* **Input data**:
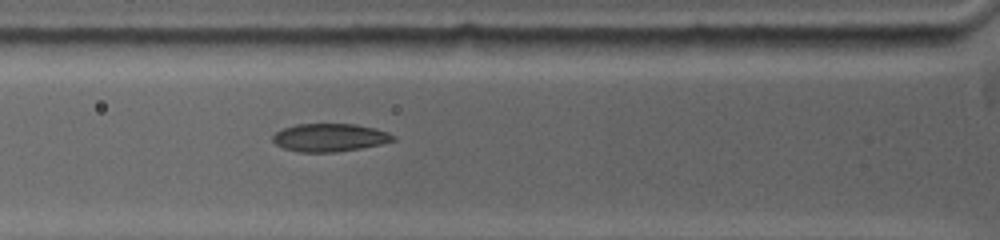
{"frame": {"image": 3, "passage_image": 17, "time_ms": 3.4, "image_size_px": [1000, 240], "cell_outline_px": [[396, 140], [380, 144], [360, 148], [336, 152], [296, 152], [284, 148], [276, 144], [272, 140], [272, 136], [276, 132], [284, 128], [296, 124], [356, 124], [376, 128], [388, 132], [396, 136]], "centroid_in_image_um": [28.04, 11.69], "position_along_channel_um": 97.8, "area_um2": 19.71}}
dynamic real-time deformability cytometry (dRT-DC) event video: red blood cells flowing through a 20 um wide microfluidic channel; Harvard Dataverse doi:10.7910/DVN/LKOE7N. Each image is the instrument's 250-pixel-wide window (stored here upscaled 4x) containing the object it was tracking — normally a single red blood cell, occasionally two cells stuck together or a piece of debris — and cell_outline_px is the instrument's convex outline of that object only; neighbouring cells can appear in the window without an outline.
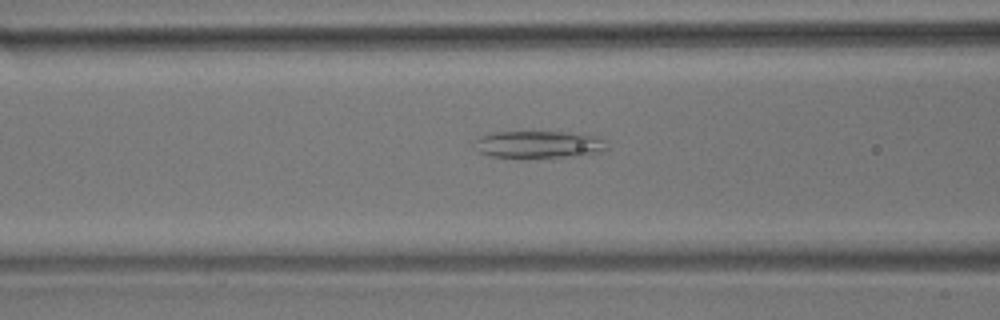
{"species": "common noctule bat (a hibernating species)", "species_latin": "Nyctalus noctula", "temperature_condition": "room temperature", "stored_images_in_passage": 41, "camera_frame_rate_fps": 3000, "um_per_image_px": 0.085, "animal": {"sex": "male", "body_mass_g": 17.9}, "frame": {"image": 1, "passage_image": 7, "time_ms": 2.0, "image_size_px": [1000, 320], "cell_outline_px": [[608, 148], [604, 152], [576, 156], [492, 156], [480, 152], [476, 140], [480, 136], [492, 132], [568, 132], [596, 136], [604, 140]], "centroid_in_image_um": [45.89, 12.25], "position_along_channel_um": 120.7, "area_um2": 20.4}}
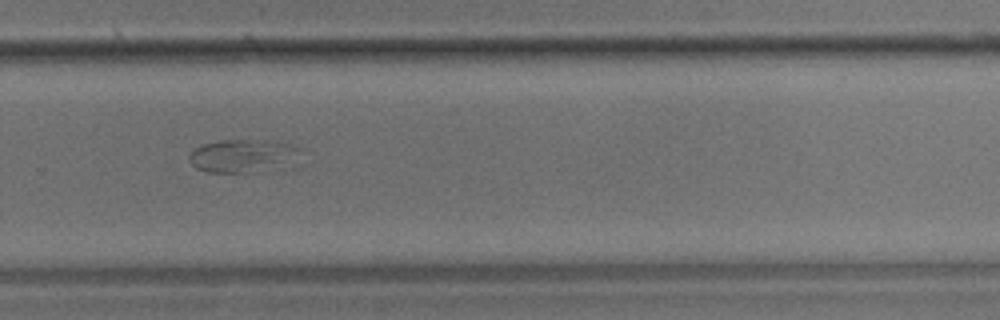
{"frame": {"image": 2, "passage_image": 23, "time_ms": 7.333, "image_size_px": [1000, 320], "cell_outline_px": [[300, 148], [276, 164], [248, 172], [208, 172], [196, 168], [188, 160], [188, 156], [196, 148], [204, 144], [220, 140], [264, 140], [292, 144]], "centroid_in_image_um": [20.36, 13.2], "position_along_channel_um": 309.4, "area_um2": 19.65}}
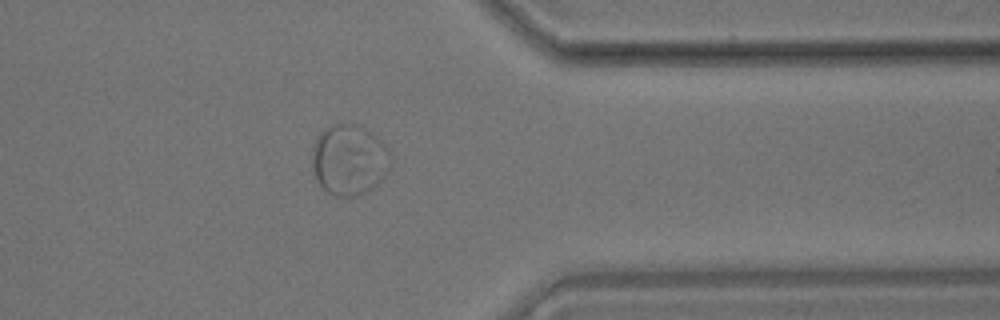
{"frame": {"image": 3, "passage_image": 30, "time_ms": 9.667, "image_size_px": [1000, 320], "cell_outline_px": [[392, 160], [384, 176], [372, 188], [356, 196], [336, 196], [328, 192], [316, 180], [312, 168], [312, 152], [316, 140], [320, 132], [324, 128], [332, 124], [352, 124], [364, 128], [376, 136], [388, 148], [392, 156]], "centroid_in_image_um": [29.67, 13.58], "position_along_channel_um": 381.7, "area_um2": 32.19}}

* **Problem details**: Return, unchanged, the lines from the one containing "dynamic real-time deformability" down to the end of the entries above, inclusive. Images are left out.

* **Reply to the task**:
dynamic real-time deformability cytometry (dRT-DC) event video: red blood cells flowing through a 20 um wide microfluidic channel; Harvard Dataverse doi:10.7910/DVN/LKOE7N. Each image is the instrument's 250-pixel-wide window (stored here upscaled 4x) containing the object it was tracking — normally a single red blood cell, occasionally two cells stuck together or a piece of debris — and cell_outline_px is the instrument's convex outline of that object only; neighbouring cells can appear in the window without an outline.
{"species": "common noctule bat (a hibernating species)", "species_latin": "Nyctalus noctula", "temperature_condition": "room temperature", "stored_images_in_passage": 41, "camera_frame_rate_fps": 3000, "um_per_image_px": 0.085, "animal": {"sex": "male", "body_mass_g": 17.9}, "frame": {"image": 1, "passage_image": 7, "time_ms": 2.0, "image_size_px": [1000, 320], "cell_outline_px": [[608, 148], [604, 152], [576, 156], [492, 156], [480, 152], [476, 140], [480, 136], [492, 132], [568, 132], [596, 136], [604, 140]], "centroid_in_image_um": [45.89, 12.25], "position_along_channel_um": 120.7, "area_um2": 20.4}}
{"frame": {"image": 2, "passage_image": 23, "time_ms": 7.333, "image_size_px": [1000, 320], "cell_outline_px": [[300, 148], [276, 164], [248, 172], [208, 172], [196, 168], [188, 160], [188, 156], [196, 148], [204, 144], [220, 140], [264, 140], [292, 144]], "centroid_in_image_um": [20.36, 13.2], "position_along_channel_um": 309.4, "area_um2": 19.65}}
{"frame": {"image": 3, "passage_image": 30, "time_ms": 9.667, "image_size_px": [1000, 320], "cell_outline_px": [[392, 160], [384, 176], [372, 188], [356, 196], [336, 196], [328, 192], [316, 180], [312, 168], [312, 152], [316, 140], [320, 132], [324, 128], [332, 124], [352, 124], [364, 128], [376, 136], [388, 148], [392, 156]], "centroid_in_image_um": [29.67, 13.58], "position_along_channel_um": 381.7, "area_um2": 32.19}}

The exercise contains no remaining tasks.